Professor Mosa Moshabela, dean of the school of nursing and public health at the University of KwaZulu-Natal, said the crux of the issue was the global phenomenon of "inverse care law".

"This law means that the people who need health care the most are unlikely to access it, and the ones who need it less are likely to access it more," he said.

"So you may find that someone with milder symptoms in an affluent community is far more likely to get easier access to services than someone who is extremely sick in a poorer area.

"We need to make sure that when we do the evaluation of the impact of Covid-19 we are able to access it from a socioeconomic status. Socioeconomic status is more important for me than race because you can do something about socioeconomic status in the short term."

Covid-19 ministerial advisory committee co-chair professor Salim Abdool Karim said Covid-19 mortality rates are influenced by age more than race. There are fewer known cases in the poorer communities because infected individuals are asymptomatic more often due to the younger profile of the population.

Howard Phillips, an emeritus professor of history at UCT and an author of books about previous pandemics, said the poor are always more vulnerable to epidemics due to their socioeconomic circumstances and poor immune systems.

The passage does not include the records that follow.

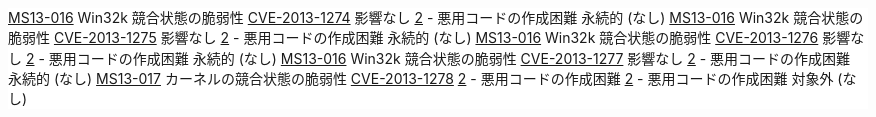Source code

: </tr>  
<tr class="even">
<td style="border:1px solid black;"><a href="http://go.microsoft.com/fwlink/?linkid=275718">MS13-016</a></td>
<td style="border:1px solid black;">Win32k 競合状態の脆弱性</td>
<td style="border:1px solid black;"><a href="http://www.cve.mitre.org/cgi-bin/cvename.cgi?name=cve-2013-1274">CVE-2013-1274</a></td>
<td style="border:1px solid black;">影響なし</td>
<td style="border:1px solid black;"><a href="http://technet.microsoft.com/ja-jp/security/cc998259.aspx">2</a> - 悪用コードの作成困難</td>
<td style="border:1px solid black;">永続的</td>
<td style="border:1px solid black;">(なし)</td>
</tr>  
<tr class="odd">
<td style="border:1px solid black;"><a href="http://go.microsoft.com/fwlink/?linkid=275718">MS13-016</a></td>
<td style="border:1px solid black;">Win32k 競合状態の脆弱性</td>
<td style="border:1px solid black;"><a href="http://www.cve.mitre.org/cgi-bin/cvename.cgi?name=cve-2013-1275">CVE-2013-1275</a></td>
<td style="border:1px solid black;">影響なし</td>
<td style="border:1px solid black;"><a href="http://technet.microsoft.com/ja-jp/security/cc998259.aspx">2</a> - 悪用コードの作成困難</td>
<td style="border:1px solid black;">永続的</td>
<td style="border:1px solid black;">(なし)</td>
</tr>  
<tr class="even">
<td style="border:1px solid black;"><a href="http://go.microsoft.com/fwlink/?linkid=275718">MS13-016</a></td>
<td style="border:1px solid black;">Win32k 競合状態の脆弱性</td>
<td style="border:1px solid black;"><a href="http://www.cve.mitre.org/cgi-bin/cvename.cgi?name=cve-2013-1276">CVE-2013-1276</a></td>
<td style="border:1px solid black;">影響なし</td>
<td style="border:1px solid black;"><a href="http://technet.microsoft.com/ja-jp/security/cc998259.aspx">2</a> - 悪用コードの作成困難</td>
<td style="border:1px solid black;">永続的</td>
<td style="border:1px solid black;">(なし)</td>
</tr>  
<tr class="odd">
<td style="border:1px solid black;"><a href="http://go.microsoft.com/fwlink/?linkid=275718">MS13-016</a></td>
<td style="border:1px solid black;">Win32k 競合状態の脆弱性</td>
<td style="border:1px solid black;"><a href="http://www.cve.mitre.org/cgi-bin/cvename.cgi?name=cve-2013-1277">CVE-2013-1277</a></td>
<td style="border:1px solid black;">影響なし</td>
<td style="border:1px solid black;"><a href="http://technet.microsoft.com/ja-jp/security/cc998259.aspx">2</a> - 悪用コードの作成困難</td>
<td style="border:1px solid black;">永続的</td>
<td style="border:1px solid black;">(なし)</td>
</tr>  
<tr class="even">
<td style="border:1px solid black;"><a href="http://go.microsoft.com/fwlink/?linkid=278914">MS13-017</a></td>
<td style="border:1px solid black;">カーネルの競合状態の脆弱性</td>
<td style="border:1px solid black;"><a href="http://www.cve.mitre.org/cgi-bin/cvename.cgi?name=cve-2013-1278">CVE-2013-1278</a></td>
<td style="border:1px solid black;"><a href="http://technet.microsoft.com/ja-jp/security/cc998259.aspx">2</a> - 悪用コードの作成困難</td>
<td style="border:1px solid black;"><a href="http://technet.microsoft.com/ja-jp/security/cc998259.aspx">2</a> - 悪用コードの作成困難</td>
<td style="border:1px solid black;">対象外</td>
<td style="border:1px solid black;">(なし)</td>
</tr>  
<tr class="odd">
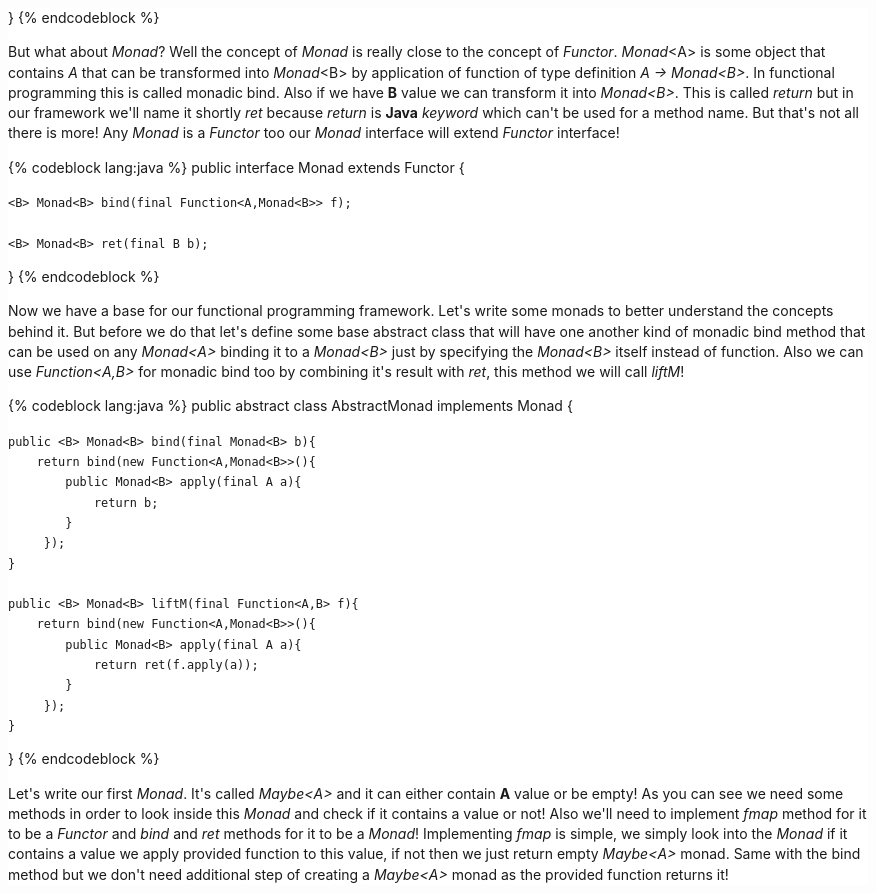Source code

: }
{% endcodeblock %}

But what about *Monad*? Well the concept of *Monad* is really close to the concept of *Functor*. *Monad*&lt;A&gt; is some object that contains *A* that can be transformed into *Monad*&lt;B&gt; by application of function of type definition *A -> Monad&lt;B&gt;*. In functional programming this is called monadic bind. Also if we have **B** value we can transform it into *Monad&lt;B&gt;*. This is called *return* but in our framework we'll name it shortly *ret* because *return* is **Java** _keyword_ which can't be used for a method name. But that's not all there is more! Any *Monad* is a *Functor* too our *Monad* interface will extend *Functor* interface!

{% codeblock lang:java %}
public interface Monad<A> extends Functor<A> {

    <B> Monad<B> bind(final Function<A,Monad<B>> f);

    <B> Monad<B> ret(final B b);

}
{% endcodeblock %}

Now we have a base for our functional programming framework. Let's write some monads to better understand the concepts behind it. But before we do that let's define some base abstract class
that will have one another kind of monadic bind method that can be used on any *Monad&lt;A&gt;* binding it to a *Monad&lt;B&gt;* just by specifying the *Monad&lt;B&gt;* itself instead of function. Also we can use *Function&lt;A,B&gt;* for monadic bind too by combining it's result with *ret*, this method we will call *liftM*!

{% codeblock lang:java %}
public abstract class AbstractMonad<A> implements Monad<A> {

    public <B> Monad<B> bind(final Monad<B> b){
        return bind(new Function<A,Monad<B>>(){
            public Monad<B> apply(final A a){
                return b;            
            } 
         });
    }

    public <B> Monad<B> liftM(final Function<A,B> f){
        return bind(new Function<A,Monad<B>>(){
            public Monad<B> apply(final A a){
                return ret(f.apply(a));            
            } 
         });
    }

}
{% endcodeblock %}

Let's write our first *Monad*. It's called *Maybe&lt;A&gt;* and it can either contain **A** value or be empty! As you can see we need some methods in order to look inside this *Monad* and check if it contains a value or not! Also we'll need to implement *fmap* method for it to be a *Functor* and *bind* and *ret* methods for it to be a *Monad*! Implementing *fmap* is simple, we simply look into the *Monad* if it contains a value we apply provided function to this value, if not then we just return empty *Maybe&lt;A&gt;* monad. Same with the bind method but we don't need additional step of creating a *Maybe&lt;A&gt;* monad as the provided function returns it!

"On the face of it, pre-existing disparities in health, living conditions and access to health care would seem to lie at the root of the difference in mortality, which this pandemic, like others before it, has exacerbated and highlighted," he said.

"Germs driving epidemics search out weaknesses in the societies which they strike and exploit them to the full in their quest to reproduce themselves as quickly as possible.

"They thus affect the most susceptible in communities hardest, those whose constitutions have been compromised by poor health and nutrition, unsanitary and overcrowded living, and those lacking easy access to good medical care at home.

"In doing so they usually worsen these deficiencies, putting those whom they attack at increased risk of death. For these reasons the chief victims of epidemics are the poor."